Even though Amour has been released internationally under its French name, it is still a film titled Love. While many films often have the word ‘love’ in the title, few filmmakers are as bold (or perhaps foolish) to have that loaded word used as the title for their film. This is probably because most films about love are really about romance or other idealised variations about what love is. Few films really explore the question of what it means to love, not necessarily because of the complexity that is potentially involved, but because of the challenge required to express an understanding of love at its purest. Filmmaker Michael Haneke has approached the task by depicting the slow decline of Anne (Emmanuelle Riva), an elderly woman living in Paris whose husband Georges (Jean-Louis Trintignant) looks after her as her body and then mind start to fail. The result is a triumph for Haneke and a deeply beautiful film.
As a filmmaker renowned for his ability to provoke, challenge and confront audiences with their own hypocrisy, Haneke may not seem like an obvious choice to make a film about love. However, he is perfect because of his ability to remove all traces of sentimentality and romantic notions of love that popular culture has trained audiences to believe in. So instead of young lovers discovering that they are one another’s soul mates, we see an elderly couple whose companionship has long moved on from the moment where most romance films end. Never before has Haneke’s highly formal and almost didactic approach to representing human behaviour so clearly expose him as a humanist at heart.
The film opens with Haneke asserting that the audience are voyeurs, witnesses to a private space and occupying an ethically ambiguous position. It is a favourite technique of Haneke’s and here it is established with a flashforward of the authorities bursting into Anne and Georges’s apartment; literally bursting into the space of the film in the very first frame. The film then goes back in time to show Anne and Georges enjoying a live music concert (we later learn the performer was once a student of Anne’s) before taking a train home together. As they enter their apartment they talk about somebody having broken in and how this concerns them. It is not only a typically Hanekesque moment for both recalling the flashforward and providing a narrative red herring, but it serves as a metaphor for the audience having ‘broken in’ to their lives. Later death becomes the intruder in their home. A pair of scenes involving a pigeon serves a similar purpose as it represents an unwanted visitor and also serves as a calculated distraction from other events.

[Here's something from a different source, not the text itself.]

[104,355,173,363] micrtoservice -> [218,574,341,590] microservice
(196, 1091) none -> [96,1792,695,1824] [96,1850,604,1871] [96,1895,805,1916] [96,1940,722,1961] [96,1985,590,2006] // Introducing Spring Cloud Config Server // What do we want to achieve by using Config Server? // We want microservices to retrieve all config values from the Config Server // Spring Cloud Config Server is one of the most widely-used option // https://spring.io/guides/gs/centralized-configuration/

Eventually the pigeon exists to express the kindness that ultimately characterises the film.
Through all the difficult scenes of Anne’s decline and Georges’s frustration, kindness pervades. Even Haneke is kind towards the various supporting characters who commit acts of insensitivity to differing degrees; suggesting they have good intentions without full comprehension of the outcomes. For example, Anne’s former student Alexandre (Alexandre Tharaud) unwittingly comes across as overly dramatic in how he expresses his sympathy, leaving Anne unable to listen to his music anymore. Likewise their daughter Eve (Isabelle Huppert) seems irrational compared to her parents, but Haneke shows us that she has not been able to get accustomed to what is happening to her mother due to other parts of her life demanding her attention.

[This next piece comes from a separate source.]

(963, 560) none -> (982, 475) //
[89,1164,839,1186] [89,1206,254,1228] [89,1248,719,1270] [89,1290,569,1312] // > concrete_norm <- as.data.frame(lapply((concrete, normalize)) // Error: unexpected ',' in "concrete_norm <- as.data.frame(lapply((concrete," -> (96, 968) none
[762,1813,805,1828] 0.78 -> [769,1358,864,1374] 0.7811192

Finally there is the kindness and affection between Anne and Georges that is initially shown through their daily domestic interaction and later through the scenes of Georges looking after Anne. Both of them struggle with the fact that what is happening to Anne is robbing her of her dignity. The way the pair attempts to make the situation more bearable for the other, often against the wishes of each other, is a significant part of what makes Amour a film of such integrity. The other strength is Haneke’s meticulous framing and camera position so that the camera only ever gets as close to the characters as it needs to, rather than opting for indulgent close-ups at every opportunity to elicit easy sentiment. Amour becomes the opposite of the film that Georges saw as a child and describes to Anne, which was manipulative and completely forgettable, but shamefully left him sad beyond belief afterwards without registering its power at the time. Amour is anything but manipulative or forgettable, but its emotional power is similarly not fully felt until the final credits are rolling.
Unlike the film Georges saw, Amour is not a film to feel ashamed about for having been moved by it. It is distinctively a Haneke film and yet its formal elements and moments of self-awareness seem designed to reward the viewer rather than punish them. By stripping back any aspects of film style or narrative that feel false or constructed, Haneke ensures that everything that happens between Anne and Georges is an act of intense kindness and personal sacrifice shared by people who love each other unconditionally. The scenario is upsetting, but the execution is genuine and pure, making Amour a film of heartbreaking beauty and Haneke’s masterpiece.